In issuing Prop. 65 regulations, OEHHA is not required to consider whether a listed chemical present in a product or business premises would in reality expose a consumer to the chemical at all, let alone expose the consumer to a meaningful increased risk of cancer or reproductive harm. Prop. 65 does not require and the State does not appear to have tested particular products to determine whether a listed chemical bound into the molecular composition of the product would, in fact, likely expose actual consumers to a chemical that could potentially cause cancer or reproductive harm.

The revised regulations replace 1988 regulations that required a more generic statement that the product "contains a chemical known to the State of California to cause cancer" [and/or "birth defects or other reproductive harm]" without identifying a specific chemical.

OEHHA has stressed that the revised safe harbor regulations are merely "voluntary" and that warnings need only satisfy basic Prop. 65 requirements. A warning is not literally required if a product contains listed chemicals below threshold notification level for reproductive harm, or does not present a significant risk as to potential cancer causing effects.

Businesses, in reality, have no practical alternative for avoiding the threat of oppressive litigation other than literal compliance with the safe harbor regulations. As explained in Baxter Healthcare, a business is confronted with a Hobson's choice in deciding whether to comply with the disclosure requirements because the alternative is to face a potential Prop. 65 enforcement action.

First Amendment protections are triggered when threatened enforcement of a state law burdening commercial free speech would subject a party to having to defend expensive and protracted litigation. Nike, Inc.v. Kasky, 539 U.S. 654 (2003) (Breyer, J., dissenting).

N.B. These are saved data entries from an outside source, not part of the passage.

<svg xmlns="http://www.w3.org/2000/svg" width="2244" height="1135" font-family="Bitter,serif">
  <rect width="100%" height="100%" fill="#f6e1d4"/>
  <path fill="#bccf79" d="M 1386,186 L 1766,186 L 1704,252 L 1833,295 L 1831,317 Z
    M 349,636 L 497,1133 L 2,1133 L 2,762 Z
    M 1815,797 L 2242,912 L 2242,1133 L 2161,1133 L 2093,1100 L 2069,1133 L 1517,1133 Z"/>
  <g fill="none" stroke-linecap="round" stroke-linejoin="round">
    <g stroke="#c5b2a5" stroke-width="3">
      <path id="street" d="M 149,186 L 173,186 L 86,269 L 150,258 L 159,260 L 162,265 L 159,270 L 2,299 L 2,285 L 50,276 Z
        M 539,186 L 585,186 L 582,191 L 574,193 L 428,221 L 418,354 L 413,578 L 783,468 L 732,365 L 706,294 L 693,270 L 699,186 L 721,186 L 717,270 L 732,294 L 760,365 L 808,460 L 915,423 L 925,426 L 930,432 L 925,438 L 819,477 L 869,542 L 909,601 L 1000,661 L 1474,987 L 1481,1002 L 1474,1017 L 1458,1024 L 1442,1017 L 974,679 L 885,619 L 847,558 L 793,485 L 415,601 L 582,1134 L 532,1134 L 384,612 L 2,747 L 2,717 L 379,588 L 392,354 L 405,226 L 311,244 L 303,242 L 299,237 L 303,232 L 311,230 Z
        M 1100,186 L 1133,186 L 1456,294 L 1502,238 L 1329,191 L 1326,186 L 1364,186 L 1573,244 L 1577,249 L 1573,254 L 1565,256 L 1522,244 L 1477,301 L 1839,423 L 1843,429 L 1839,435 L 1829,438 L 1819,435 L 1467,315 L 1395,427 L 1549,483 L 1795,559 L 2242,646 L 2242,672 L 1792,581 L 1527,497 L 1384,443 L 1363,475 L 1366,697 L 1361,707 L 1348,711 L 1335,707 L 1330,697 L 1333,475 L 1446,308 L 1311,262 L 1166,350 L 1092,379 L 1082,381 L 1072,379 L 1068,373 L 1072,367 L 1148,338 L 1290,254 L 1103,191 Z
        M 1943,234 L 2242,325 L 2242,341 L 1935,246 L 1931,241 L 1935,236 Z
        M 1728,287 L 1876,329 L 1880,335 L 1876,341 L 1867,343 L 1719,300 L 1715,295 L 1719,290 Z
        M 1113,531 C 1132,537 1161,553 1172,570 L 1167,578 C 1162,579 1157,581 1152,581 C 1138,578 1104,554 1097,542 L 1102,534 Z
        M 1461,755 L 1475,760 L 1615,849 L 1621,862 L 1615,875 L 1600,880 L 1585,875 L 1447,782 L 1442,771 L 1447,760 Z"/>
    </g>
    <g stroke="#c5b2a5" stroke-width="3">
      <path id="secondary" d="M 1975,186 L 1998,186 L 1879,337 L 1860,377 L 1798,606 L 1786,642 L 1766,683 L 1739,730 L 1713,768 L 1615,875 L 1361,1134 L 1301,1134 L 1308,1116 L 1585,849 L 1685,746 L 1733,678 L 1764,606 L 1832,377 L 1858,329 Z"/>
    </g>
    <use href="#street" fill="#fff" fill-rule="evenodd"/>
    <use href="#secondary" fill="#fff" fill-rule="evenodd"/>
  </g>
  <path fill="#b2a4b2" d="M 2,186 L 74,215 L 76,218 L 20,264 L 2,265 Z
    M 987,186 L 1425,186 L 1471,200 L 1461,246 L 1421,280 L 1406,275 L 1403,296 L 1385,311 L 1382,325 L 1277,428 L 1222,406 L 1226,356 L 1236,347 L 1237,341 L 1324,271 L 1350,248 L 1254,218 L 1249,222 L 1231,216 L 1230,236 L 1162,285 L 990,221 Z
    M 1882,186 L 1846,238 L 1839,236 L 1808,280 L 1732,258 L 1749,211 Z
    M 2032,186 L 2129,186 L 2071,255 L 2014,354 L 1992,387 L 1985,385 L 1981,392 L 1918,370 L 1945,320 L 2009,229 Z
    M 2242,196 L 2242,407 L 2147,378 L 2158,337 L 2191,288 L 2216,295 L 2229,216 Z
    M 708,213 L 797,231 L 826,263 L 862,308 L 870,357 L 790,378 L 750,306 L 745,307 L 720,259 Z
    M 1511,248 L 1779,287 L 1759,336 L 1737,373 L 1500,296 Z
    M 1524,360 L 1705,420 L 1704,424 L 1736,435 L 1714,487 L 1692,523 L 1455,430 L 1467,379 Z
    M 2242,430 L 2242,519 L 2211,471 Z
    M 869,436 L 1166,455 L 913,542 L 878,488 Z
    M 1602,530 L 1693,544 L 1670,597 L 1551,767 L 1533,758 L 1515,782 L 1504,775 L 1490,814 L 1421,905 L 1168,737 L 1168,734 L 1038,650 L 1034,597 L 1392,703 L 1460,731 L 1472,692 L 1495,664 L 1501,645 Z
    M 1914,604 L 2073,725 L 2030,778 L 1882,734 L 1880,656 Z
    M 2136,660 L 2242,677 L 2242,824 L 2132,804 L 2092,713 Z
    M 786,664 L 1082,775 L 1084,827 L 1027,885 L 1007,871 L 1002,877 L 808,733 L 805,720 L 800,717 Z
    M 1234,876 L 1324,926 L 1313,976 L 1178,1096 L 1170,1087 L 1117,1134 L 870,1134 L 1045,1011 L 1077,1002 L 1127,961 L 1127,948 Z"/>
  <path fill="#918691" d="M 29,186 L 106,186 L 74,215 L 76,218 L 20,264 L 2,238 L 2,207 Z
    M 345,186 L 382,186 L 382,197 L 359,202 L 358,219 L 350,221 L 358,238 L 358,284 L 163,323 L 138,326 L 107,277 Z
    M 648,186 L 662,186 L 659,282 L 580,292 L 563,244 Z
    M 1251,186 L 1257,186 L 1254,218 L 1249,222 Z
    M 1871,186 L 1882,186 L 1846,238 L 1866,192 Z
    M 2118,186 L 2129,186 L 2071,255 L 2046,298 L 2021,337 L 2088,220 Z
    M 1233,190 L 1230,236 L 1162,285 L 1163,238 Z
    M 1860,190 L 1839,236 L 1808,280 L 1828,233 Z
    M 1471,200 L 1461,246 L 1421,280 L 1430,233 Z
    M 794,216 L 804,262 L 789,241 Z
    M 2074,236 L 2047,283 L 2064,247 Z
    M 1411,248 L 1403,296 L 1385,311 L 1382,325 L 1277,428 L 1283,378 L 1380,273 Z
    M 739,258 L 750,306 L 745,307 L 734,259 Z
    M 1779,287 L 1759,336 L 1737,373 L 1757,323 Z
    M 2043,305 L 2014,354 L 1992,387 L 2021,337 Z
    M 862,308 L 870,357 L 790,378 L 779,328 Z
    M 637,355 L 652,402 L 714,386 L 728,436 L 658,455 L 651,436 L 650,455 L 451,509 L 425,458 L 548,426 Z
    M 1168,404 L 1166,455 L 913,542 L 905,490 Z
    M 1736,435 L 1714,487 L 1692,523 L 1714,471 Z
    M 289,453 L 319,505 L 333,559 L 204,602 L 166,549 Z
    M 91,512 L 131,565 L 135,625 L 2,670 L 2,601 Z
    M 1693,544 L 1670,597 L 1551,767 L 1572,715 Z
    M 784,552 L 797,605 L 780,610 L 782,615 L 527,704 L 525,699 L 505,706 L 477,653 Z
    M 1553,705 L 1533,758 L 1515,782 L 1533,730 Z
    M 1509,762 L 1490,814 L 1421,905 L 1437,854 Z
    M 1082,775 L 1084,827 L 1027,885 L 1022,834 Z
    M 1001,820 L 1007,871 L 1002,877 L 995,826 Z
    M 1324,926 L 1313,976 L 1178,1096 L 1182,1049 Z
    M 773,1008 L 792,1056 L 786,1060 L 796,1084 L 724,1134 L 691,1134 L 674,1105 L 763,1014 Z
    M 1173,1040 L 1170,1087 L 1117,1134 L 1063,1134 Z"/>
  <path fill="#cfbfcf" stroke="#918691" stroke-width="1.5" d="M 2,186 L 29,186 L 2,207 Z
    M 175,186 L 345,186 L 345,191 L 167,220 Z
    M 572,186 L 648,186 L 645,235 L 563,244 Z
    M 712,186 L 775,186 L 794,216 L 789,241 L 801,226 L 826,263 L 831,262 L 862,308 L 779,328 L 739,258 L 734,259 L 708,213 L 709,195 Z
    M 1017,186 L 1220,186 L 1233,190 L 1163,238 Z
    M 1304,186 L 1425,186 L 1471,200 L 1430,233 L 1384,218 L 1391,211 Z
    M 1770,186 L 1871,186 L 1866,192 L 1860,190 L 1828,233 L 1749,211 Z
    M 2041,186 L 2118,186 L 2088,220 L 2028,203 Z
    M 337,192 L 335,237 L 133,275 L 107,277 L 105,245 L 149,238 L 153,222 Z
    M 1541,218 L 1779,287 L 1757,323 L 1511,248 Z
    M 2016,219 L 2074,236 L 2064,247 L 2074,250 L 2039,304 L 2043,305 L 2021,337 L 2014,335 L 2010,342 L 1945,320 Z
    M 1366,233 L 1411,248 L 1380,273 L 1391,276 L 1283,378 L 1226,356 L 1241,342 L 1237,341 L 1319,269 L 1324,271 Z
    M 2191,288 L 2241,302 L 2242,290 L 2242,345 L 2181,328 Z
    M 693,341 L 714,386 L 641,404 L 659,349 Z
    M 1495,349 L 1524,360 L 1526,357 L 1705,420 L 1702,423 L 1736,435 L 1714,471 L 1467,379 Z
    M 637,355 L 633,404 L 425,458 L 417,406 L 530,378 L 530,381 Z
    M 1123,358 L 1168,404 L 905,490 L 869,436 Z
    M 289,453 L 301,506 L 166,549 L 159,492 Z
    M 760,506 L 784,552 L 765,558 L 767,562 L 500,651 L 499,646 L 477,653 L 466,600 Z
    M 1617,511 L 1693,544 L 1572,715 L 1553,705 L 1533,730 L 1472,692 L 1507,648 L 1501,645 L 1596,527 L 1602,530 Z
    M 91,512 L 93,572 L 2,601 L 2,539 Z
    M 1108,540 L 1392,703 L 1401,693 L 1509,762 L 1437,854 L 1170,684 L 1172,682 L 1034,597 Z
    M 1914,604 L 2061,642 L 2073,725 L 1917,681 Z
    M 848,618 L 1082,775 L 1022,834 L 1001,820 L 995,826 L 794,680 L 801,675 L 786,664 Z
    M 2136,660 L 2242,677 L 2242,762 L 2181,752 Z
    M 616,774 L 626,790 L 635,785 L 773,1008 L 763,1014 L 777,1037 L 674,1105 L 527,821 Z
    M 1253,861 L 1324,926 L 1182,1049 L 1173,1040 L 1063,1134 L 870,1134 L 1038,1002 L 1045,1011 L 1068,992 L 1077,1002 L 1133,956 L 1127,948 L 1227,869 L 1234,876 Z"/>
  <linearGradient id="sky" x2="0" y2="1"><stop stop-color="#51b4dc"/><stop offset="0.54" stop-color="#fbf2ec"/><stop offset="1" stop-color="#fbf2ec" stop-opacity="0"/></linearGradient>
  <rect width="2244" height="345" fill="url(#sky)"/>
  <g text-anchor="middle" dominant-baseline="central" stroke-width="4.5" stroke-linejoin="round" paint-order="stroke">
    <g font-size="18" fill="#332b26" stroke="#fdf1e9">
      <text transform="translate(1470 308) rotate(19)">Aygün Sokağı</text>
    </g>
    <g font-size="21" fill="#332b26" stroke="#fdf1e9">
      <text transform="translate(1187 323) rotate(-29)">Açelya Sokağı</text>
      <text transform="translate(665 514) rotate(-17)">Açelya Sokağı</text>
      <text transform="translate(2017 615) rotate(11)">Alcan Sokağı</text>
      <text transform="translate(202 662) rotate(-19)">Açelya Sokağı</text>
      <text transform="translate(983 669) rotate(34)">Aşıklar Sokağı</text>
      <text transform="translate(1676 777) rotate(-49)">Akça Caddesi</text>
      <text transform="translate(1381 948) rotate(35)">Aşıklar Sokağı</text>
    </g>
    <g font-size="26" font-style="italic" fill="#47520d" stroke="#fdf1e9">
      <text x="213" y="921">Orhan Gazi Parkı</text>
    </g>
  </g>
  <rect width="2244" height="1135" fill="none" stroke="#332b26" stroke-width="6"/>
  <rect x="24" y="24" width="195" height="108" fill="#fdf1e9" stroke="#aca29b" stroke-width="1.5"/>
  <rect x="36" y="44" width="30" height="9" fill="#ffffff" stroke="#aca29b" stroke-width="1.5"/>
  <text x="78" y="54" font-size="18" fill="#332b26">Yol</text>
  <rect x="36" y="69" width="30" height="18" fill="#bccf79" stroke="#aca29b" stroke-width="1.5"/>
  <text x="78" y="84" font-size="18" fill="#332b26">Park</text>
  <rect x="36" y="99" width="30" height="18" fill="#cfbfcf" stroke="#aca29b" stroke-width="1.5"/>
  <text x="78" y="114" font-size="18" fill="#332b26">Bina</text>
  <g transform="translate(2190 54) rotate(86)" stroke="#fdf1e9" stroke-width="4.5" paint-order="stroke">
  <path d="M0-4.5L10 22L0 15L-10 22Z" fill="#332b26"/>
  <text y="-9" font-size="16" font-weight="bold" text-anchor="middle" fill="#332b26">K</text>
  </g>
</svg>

There are severe consequences for failure to comply with the safe harbor regulations because Prop 65 has stacked the deck against the defendant business in an enforcement action. The California attorney general, local prosecutors or "any person in the public interest" (acting as a private attorney general) may bring an enforcement action against any business that, "knowingly and intentionally exposes any individual to a chemical known to the state to cause cancer or reproductive toxicity without first giving clear and reasonable warning." The defendant may be found liable for civil penalties of up to $2,500 per day per violation as well as for the plaintiff's attorney fees.

The government or private citizen plaintiff is not required to prove that the alleged exposure actually increases the consumer's risk of cancer or reproductive harm. Rather, to avoid liability, the defendant business has the burden to prove that an exposure of 1,000 times less than the actual level of potential harm would not cause reproductive harm or that the alleged exposure creates "no significant risk" of causing one excess case of cancer in one out of 100,000 individuals over a lifetime daily exposure of 70 years.

An affirmative defense based on the First Amendment prohibition against compelling a business to make misleading and controversial disclosures concerning its products could level the playing field in Prop. 65 enforcement actions. To maintain the defense, the defendant business should only be required to establish that the compelled Prop. 65 warnings are misleading and of dubious scientific validity as applied to the defendant's product.